Nonparametric estimation of homogenized invariant measures from multiscale data via Hermite expansion
Jaroslav I. Borodavka, Max Hirsch, Sebastian Krumscheid, Andrea Zanoni
TL;DR
This work develops a nonparametric, spectrally based estimator for the invariant density $\rho$ of the homogenized one-dimensional Langevin diffusion, using a truncated Fourier expansion in Hermite functions and time-average coefficients from a single multiscale trajectory. A rigorous convergence analysis combines a Gaussian-mixture extension for general potentials with an $\varepsilon$-dependent mean ergodic theorem to control stochastic error, showing $\mathbb{E}\|\widehat{\rho}_N^{T,\varepsilon}-\rho\|_{L^2}^2 \to 0$ as $\varepsilon\to0$ under prescribed growth of the number of modes $N(\varepsilon)$ and observation time $T(\varepsilon)$. Numerically, the estimator demonstrates robustness to model misspecification, accurately recovers the homogenized invariant density, and enables practical wavelength (i.e., scale) inference from spectral data; it also extends naturally to two dimensions via tensor-product Hermite bases.

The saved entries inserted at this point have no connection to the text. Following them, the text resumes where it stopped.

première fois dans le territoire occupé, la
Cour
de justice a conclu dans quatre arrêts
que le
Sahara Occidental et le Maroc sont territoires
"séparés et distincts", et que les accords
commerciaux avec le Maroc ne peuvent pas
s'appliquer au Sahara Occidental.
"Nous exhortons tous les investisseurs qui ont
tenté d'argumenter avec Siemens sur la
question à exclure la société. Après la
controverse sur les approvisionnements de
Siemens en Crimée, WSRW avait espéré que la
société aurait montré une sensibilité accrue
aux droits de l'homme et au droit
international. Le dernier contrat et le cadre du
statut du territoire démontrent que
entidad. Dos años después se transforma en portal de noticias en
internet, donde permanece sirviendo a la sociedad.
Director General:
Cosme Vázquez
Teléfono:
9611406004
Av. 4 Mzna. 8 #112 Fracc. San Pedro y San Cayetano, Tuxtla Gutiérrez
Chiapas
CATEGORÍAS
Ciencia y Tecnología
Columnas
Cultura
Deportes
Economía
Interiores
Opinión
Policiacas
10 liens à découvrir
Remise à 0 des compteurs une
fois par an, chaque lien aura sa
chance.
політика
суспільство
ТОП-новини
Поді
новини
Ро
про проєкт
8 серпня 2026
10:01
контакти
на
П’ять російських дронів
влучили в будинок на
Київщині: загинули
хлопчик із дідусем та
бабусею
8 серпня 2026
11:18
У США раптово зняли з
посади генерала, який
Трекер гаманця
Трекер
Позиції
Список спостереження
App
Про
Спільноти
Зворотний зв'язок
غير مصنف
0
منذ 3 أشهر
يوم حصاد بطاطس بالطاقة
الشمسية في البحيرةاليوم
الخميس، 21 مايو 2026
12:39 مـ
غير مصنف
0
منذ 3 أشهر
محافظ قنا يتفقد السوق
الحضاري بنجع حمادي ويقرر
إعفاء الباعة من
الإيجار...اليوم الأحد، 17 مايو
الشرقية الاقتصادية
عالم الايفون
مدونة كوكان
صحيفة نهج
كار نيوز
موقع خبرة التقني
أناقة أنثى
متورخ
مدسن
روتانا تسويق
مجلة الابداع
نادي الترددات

The results advance nonparametric homogenization by enabling invariant-density estimation from multiscale data without explicit knowledge of the homogenized model and point to future work in CLTs, higher-dimensional extensions, and drift/potential estimation.
Abstract
We consider the problem of density estimation in the context of multiscale Langevin diffusion processes, where a single-scale homogenized surrogate model can be derived. In particular, our aim is to learn the density of the invariant measure of the homogenized dynamics from a continuous-time trajectory generated by the full multiscale system. We propose a spectral method based on a truncated Fourier expansion with Hermite functions as orthonormal basis. The Fourier coefficients are computed directly from the data owing to the ergodic theorem. We prove that the resulting density estimator is robust and converges to the invariant density of the homogenized model as the scale separation parameter vanishes, provided the time horizon and the number of Fourier modes are suitably chosen in relation to the multiscale parameter. The accuracy and reliability of this methodology is further demonstrated through a series of numerical experiments.